__WHAT YOU HAVE TO DO__
Rename "series" to "data series" wherever it occurs in the records below, and reproduce everything else unchanged. Leave the pictures out of your output.

____ RECORDS FOR PROCESSING

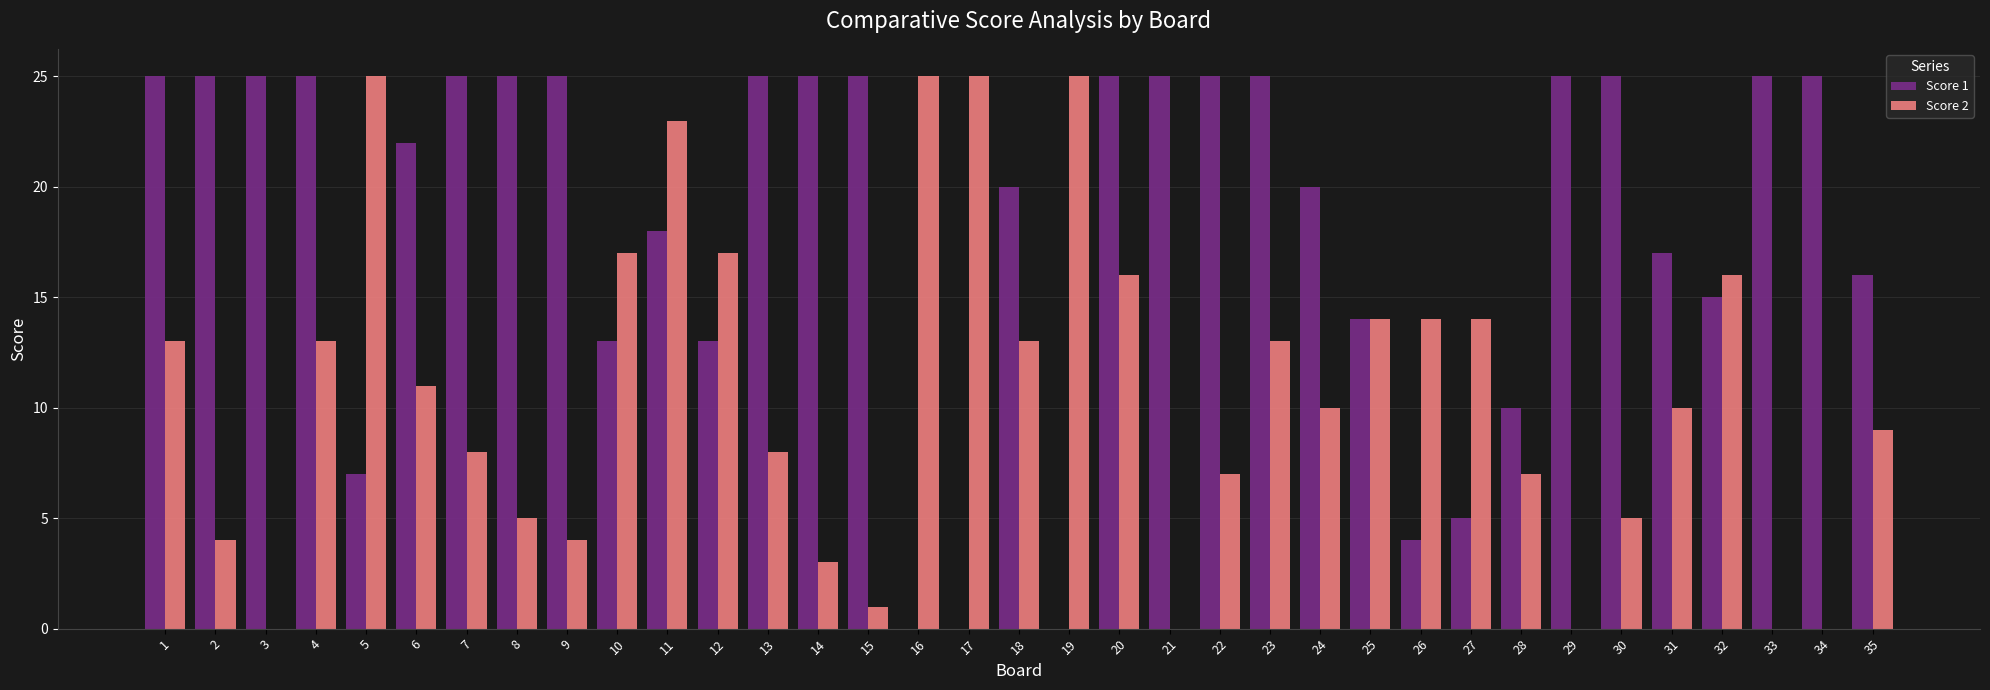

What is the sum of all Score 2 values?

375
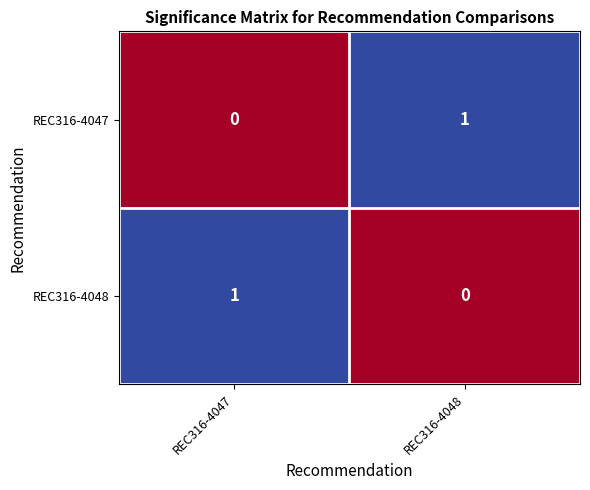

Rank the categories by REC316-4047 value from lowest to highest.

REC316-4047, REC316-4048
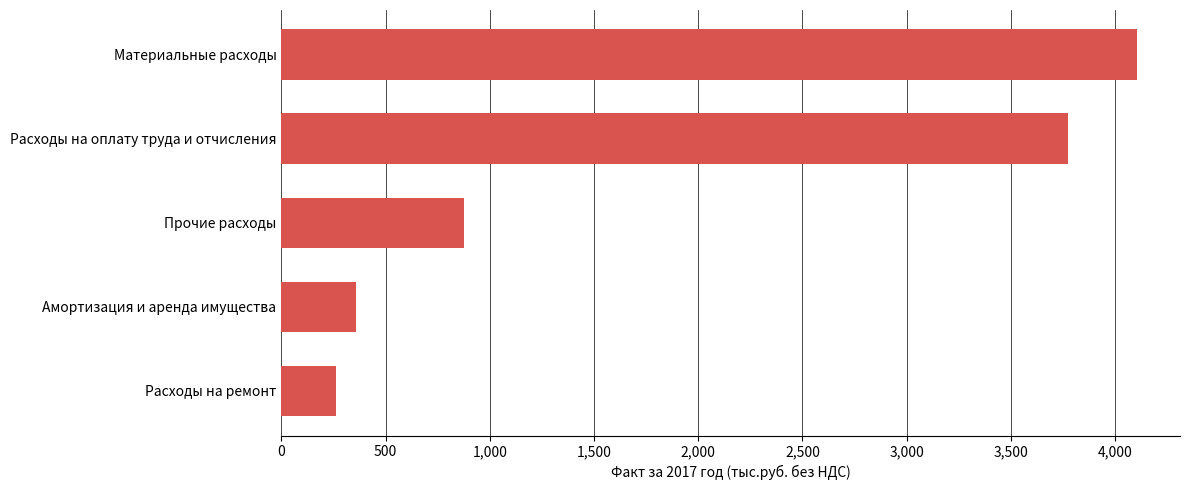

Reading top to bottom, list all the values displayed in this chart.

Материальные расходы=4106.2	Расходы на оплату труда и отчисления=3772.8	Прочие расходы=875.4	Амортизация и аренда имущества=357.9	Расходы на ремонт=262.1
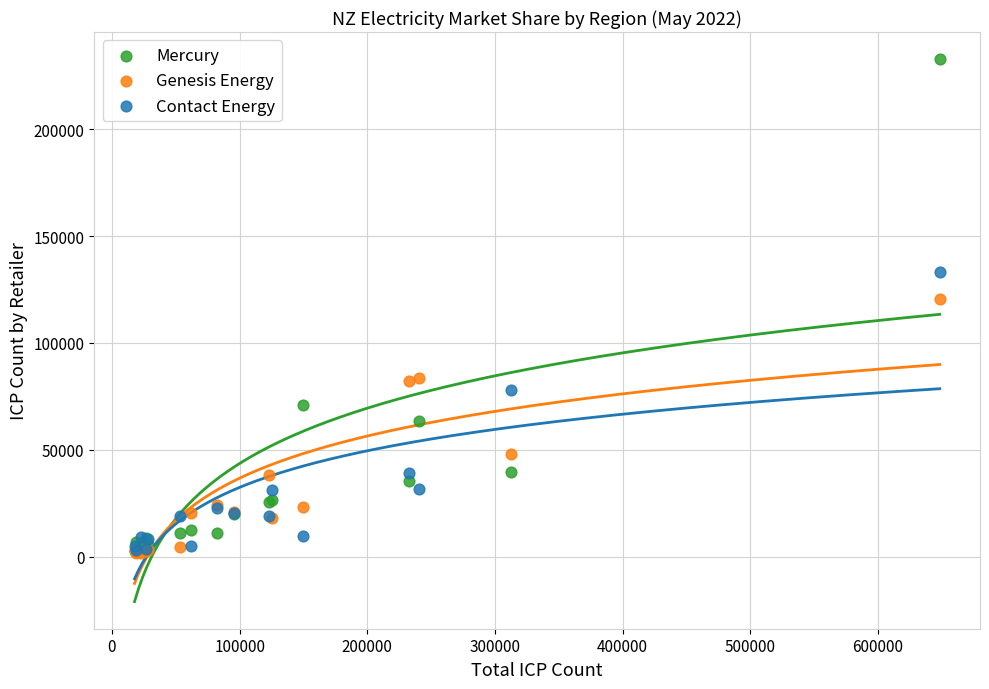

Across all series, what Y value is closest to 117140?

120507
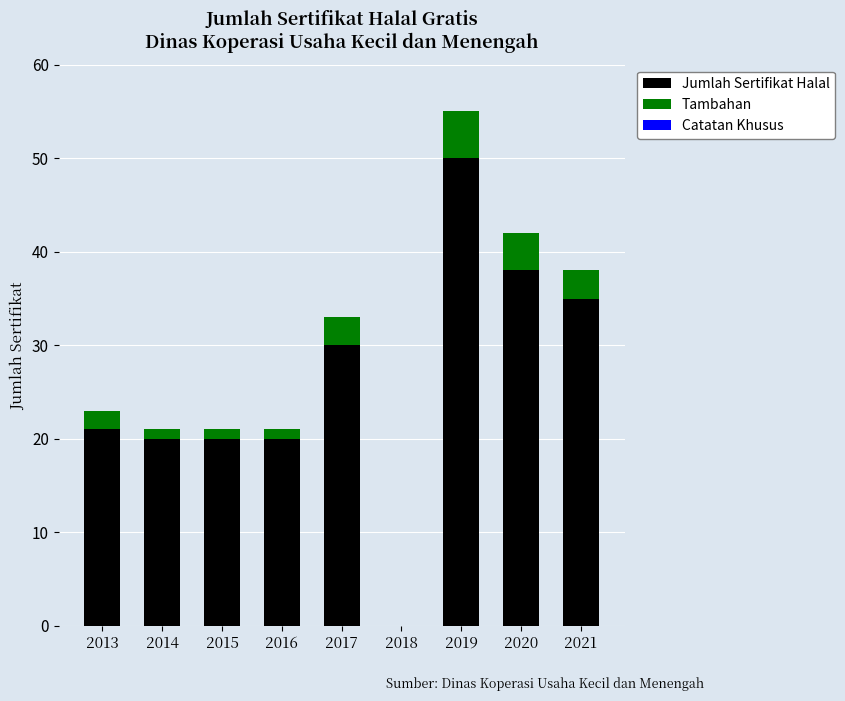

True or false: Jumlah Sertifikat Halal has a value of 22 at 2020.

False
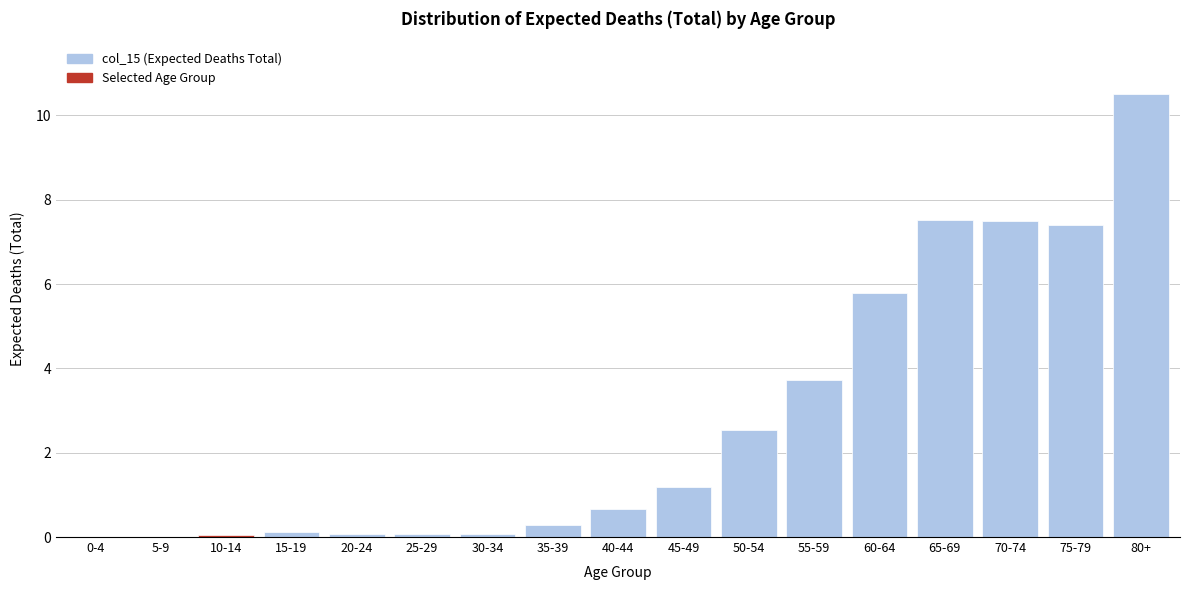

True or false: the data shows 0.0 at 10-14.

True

________

__RESULT__
What is the sum of all Score 2 values?

375

Rank the categories by REC316-4047 value from lowest to highest.

REC316-4047, REC316-4048

Reading top to bottom, list all the values displayed in this chart.

Материальные расходы=4106.2	Расходы на оплату труда и отчисления=3772.8	Прочие расходы=875.4	Амортизация и аренда имущества=357.9	Расходы на ремонт=262.1

Across all data series, what Y value is closest to 117140?

120507

True or false: Jumlah Sertifikat Halal has a value of 22 at 2020.

False

True or false: the data shows 0.0 at 10-14.

True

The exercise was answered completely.